As a global industry with many European technology champions, we compete through quality, innovation and skills: Easy access to competitive, affordable and quality raw materials that satisfy technological needs is an essential prerequisite for our industries’ competitiveness and innovation capacities, as much in a linear as in a Circular Economy.
In its resource and Circular Economy activities, our sector encounters a number of important barriers. These are mostly regulatory (as we specify further in this paper), partly economic (notably consumer demand, attitude, (un)willingness to pay or inappropriate consumer behaviour during use or waste phase), partly practical, but rarely technical, which we would be pleased to see resolved by the current initiative.
In particular, we confirm the following key types of regulatory barriers:
- The lagging or incomplete implementation or enforcement of legislation, notably of the Waste Framework Directive and the Waste Exports of Shipment Regulations
- Different and conflicting national implementation of legislation, most notably Directives and national action plans, observed in the context of the Waste Framework Directive, Basel Convention or WEEE Directive
- Pieces of legislation that conflict each other because they represent conflicting values and for which “balanced choices” from a life cycle perspective will be essential.

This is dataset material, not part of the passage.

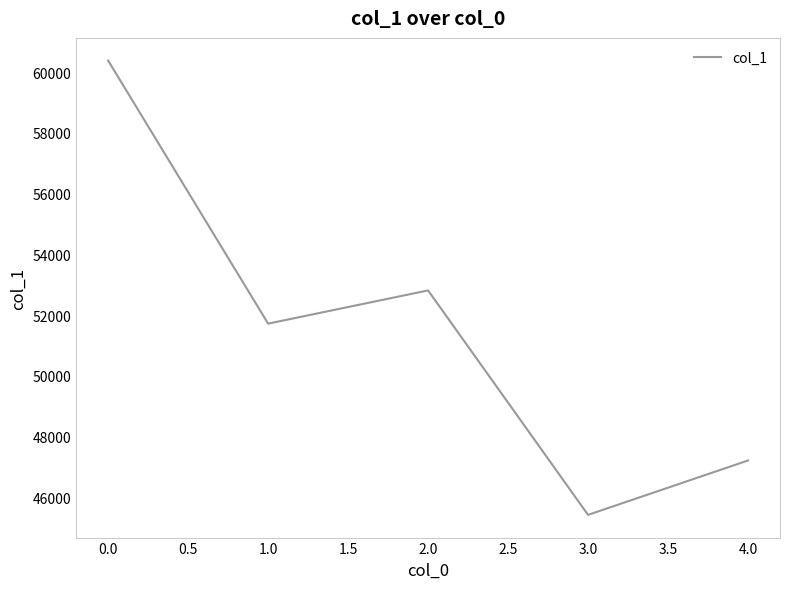

What is the maximum value shown in the chart?

60379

Regarding the latter, such legislative conflicts arise between the following environment policy instruments that apply to our sector in parallel: Waste Framework Directive, WEEE Directive 2012/19/EU, RoHS Directive 2011/65/EU, REACH Regulation 1907/2006, Ecodesign Directive 2009/125/EC and Energy Labelling Framework 2010/30/EU (review). Other relevant tools include further waste policy acquis (Landfill Directive), the Industrial Emissions Directive 2010/75/EU or the Ecolabel Regulation 66/2010 and EMAS Regulation 1221/2009.

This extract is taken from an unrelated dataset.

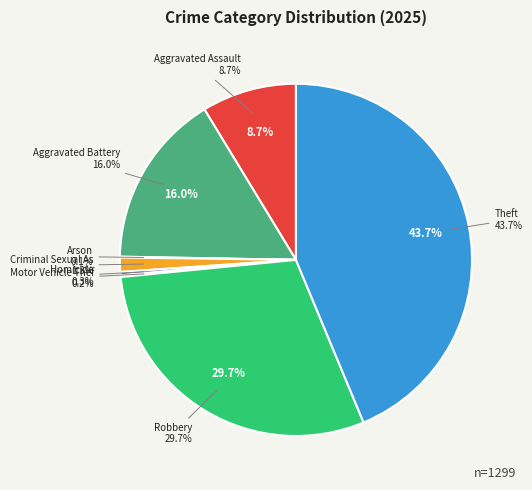

Rank the categories by value from highest to lowest.

Theft, Robbery, Aggravated Battery, Aggravated Assault, Criminal Sexual Assault, Homicide, Motor Vehicle Theft, Arson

The type of conflicts between these environment policy instruments mainly arises in the following respects (which we specify in the annex):
- Double, overlapping and/or inconsistent product information requirements on manufacturers under Ecodesign implementing measures, WEEE, RoHS, REACH and Energy Labelling
- Conflicting requirements regarding product performances (energy consumption, water consumption, durability, restriction of the use of certain substances or end of life requirements)
- Conflicting and/or parallel evaluations and regulations that restrict the use of certain substances in electrical and electronic equipment (EEE) under REACH and RoHS
- Conflicting requirements regarding the push for increasing quantities of secondary raw materials and product specific regulation, such as substance restrictions
- Extended producer responsibility requirements for waste electrical and electronic equipment under the (proposed amended) Waste Directive and sector specific WEEE Directive.